La fraternité est le résultat du fait que quelqu’un d’autre a les mêmes parents. L’idée de fraternité humaine résulte de la croyance biblique selon laquelle, en fin de compte, tous les êtres humains sont les descendants d’un seul et même Père.
Les Écritures n’effacent pas seulement l’idée d’une humanité issue de parents multiples. Elles appliquent également l’analogie de la paternité, où le père transfère aux frères la responsabilité les uns des autres. La Genèse nous dit que la tâche humaine est d’être le gardien de notre frère.

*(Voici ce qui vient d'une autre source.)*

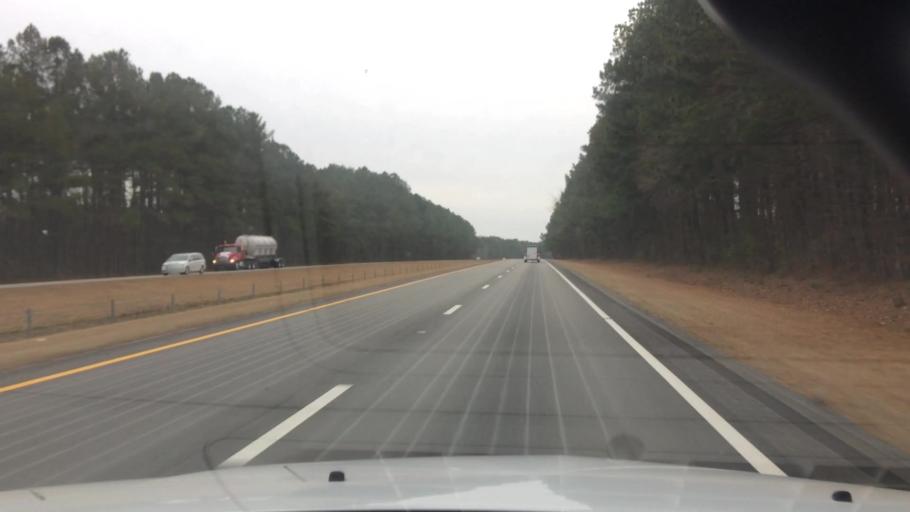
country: US
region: North Carolina
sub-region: Nash County
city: Spring Hope
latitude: 35.8999
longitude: -78.1854
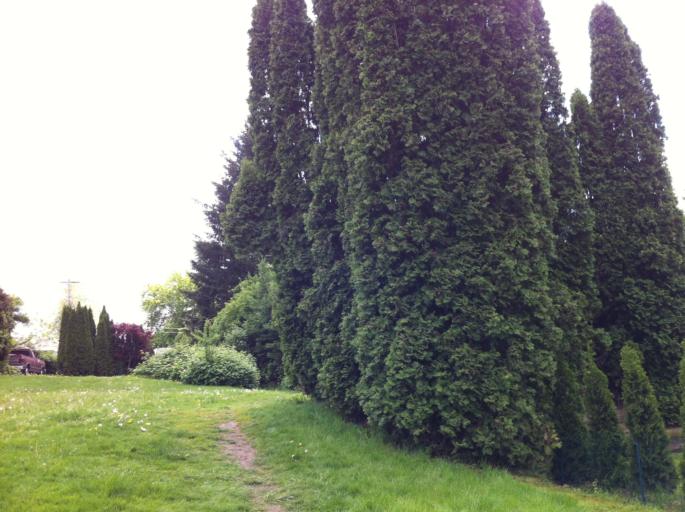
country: US
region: Oregon
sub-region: Washington County
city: Metzger
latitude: 45.4468
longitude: -122.7271
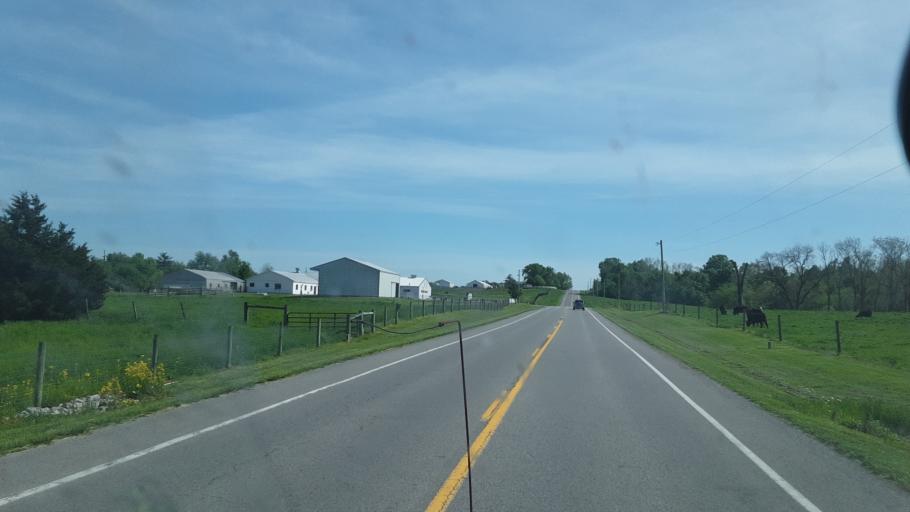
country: US
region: Illinois
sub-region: Jackson County
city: Carbondale
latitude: 37.6979
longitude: -89.2472
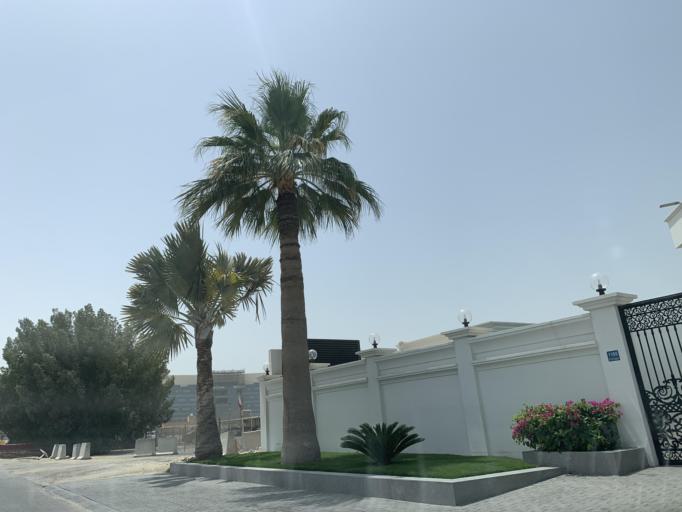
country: BH
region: Northern
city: Madinat `Isa
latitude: 26.1606
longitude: 50.5276
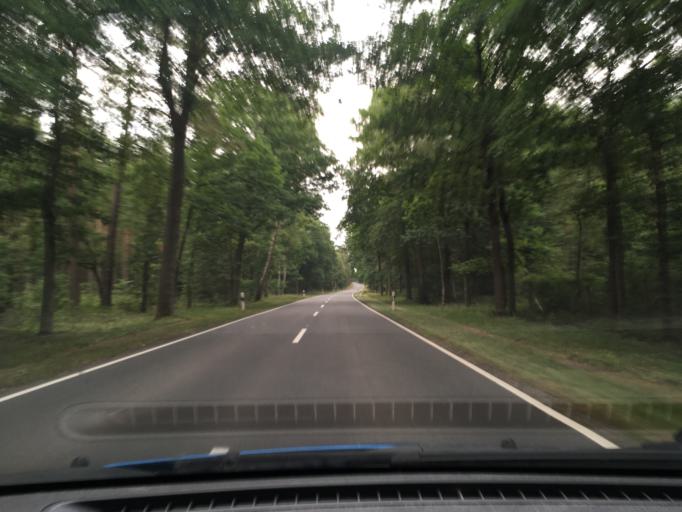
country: DE
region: Lower Saxony
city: Walsrode
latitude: 52.8188
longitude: 9.6043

Au lieu de transformer l’instinct de meurtre de l’homme en un « Tu ne tueras pas » résolu, sans excuses, sans « mais » et sans « si », nous, les humains, sommes devenus des experts en échappatoires sophistiquées. Nous nous disons que le meurtre n’est pas toujours un meurtre. Il y a l’autodéfense, la peine capitale, l’homicide involontaire, la guerre, l’euthanasie, l’infanticide, le gérontocide, le sacrifice religieux, et ainsi de suite. Mais, peu importe comment nous essayons de l’adoucir et de le rendre acceptable, il signifie toujours la mort inacceptable de notre frère. Inacceptable, parce que « le frère » est chacun d’entre nous.

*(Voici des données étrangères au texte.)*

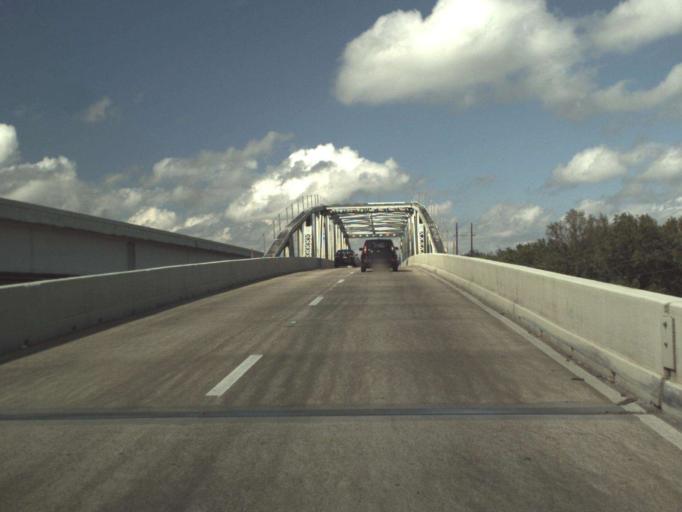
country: US
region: Florida
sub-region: Liberty County
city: Bristol
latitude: 30.4363
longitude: -85.0003
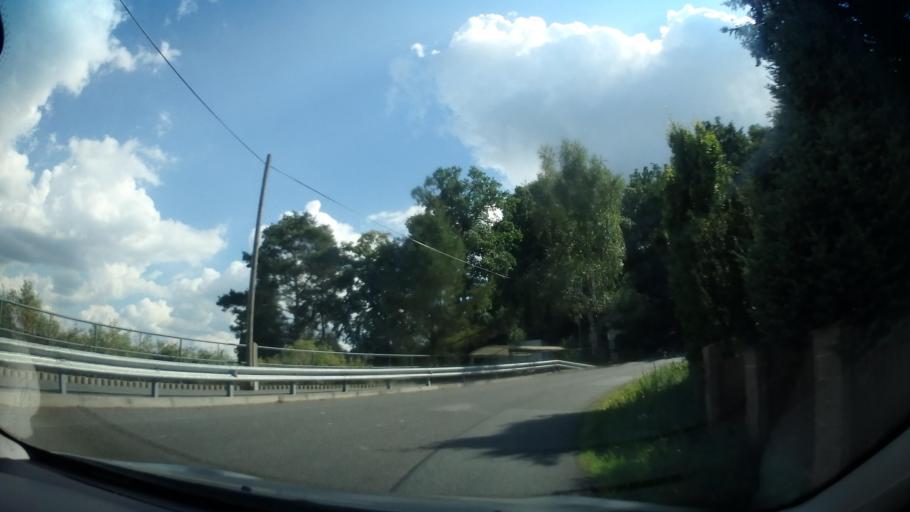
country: CZ
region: Central Bohemia
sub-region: Okres Praha-Vychod
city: Mnichovice
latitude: 49.9070
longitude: 14.7173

Le fait que le meurtre joue un rôle aussi important dans nos divertissements, contribuant à accroître l’acceptation du meurtre entre frères et sœurs, peut difficilement être attribué à quelqu’un d’autre que nous-mêmes.

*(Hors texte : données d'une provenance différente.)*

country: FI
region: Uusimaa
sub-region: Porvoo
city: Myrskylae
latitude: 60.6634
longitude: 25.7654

La question de savoir si ce siècle sera aussi meurtrier que le précédent – le monde dans lequel nos parents ont vécu – ou s’il offrira un terrain plus sûr à nos enfants et petits-enfants, dépend principalement de l’assurance que nous mettons aujourd’hui à faire comprendre à ceux qui occupent des postes de direction que le meurtre et les tueurs ne sont pas acceptables.
Il y a des milliers d’années, la Bible a compris qu’il s’agissait de l’un des problèmes déterminants de la société humaine. Malheureusement, il continuera à être présent tant que nous continuerons à nous cacher derrière des échappatoires, à trouver des excuses et à permettre que le meurtre fasse partie de nos divertissements.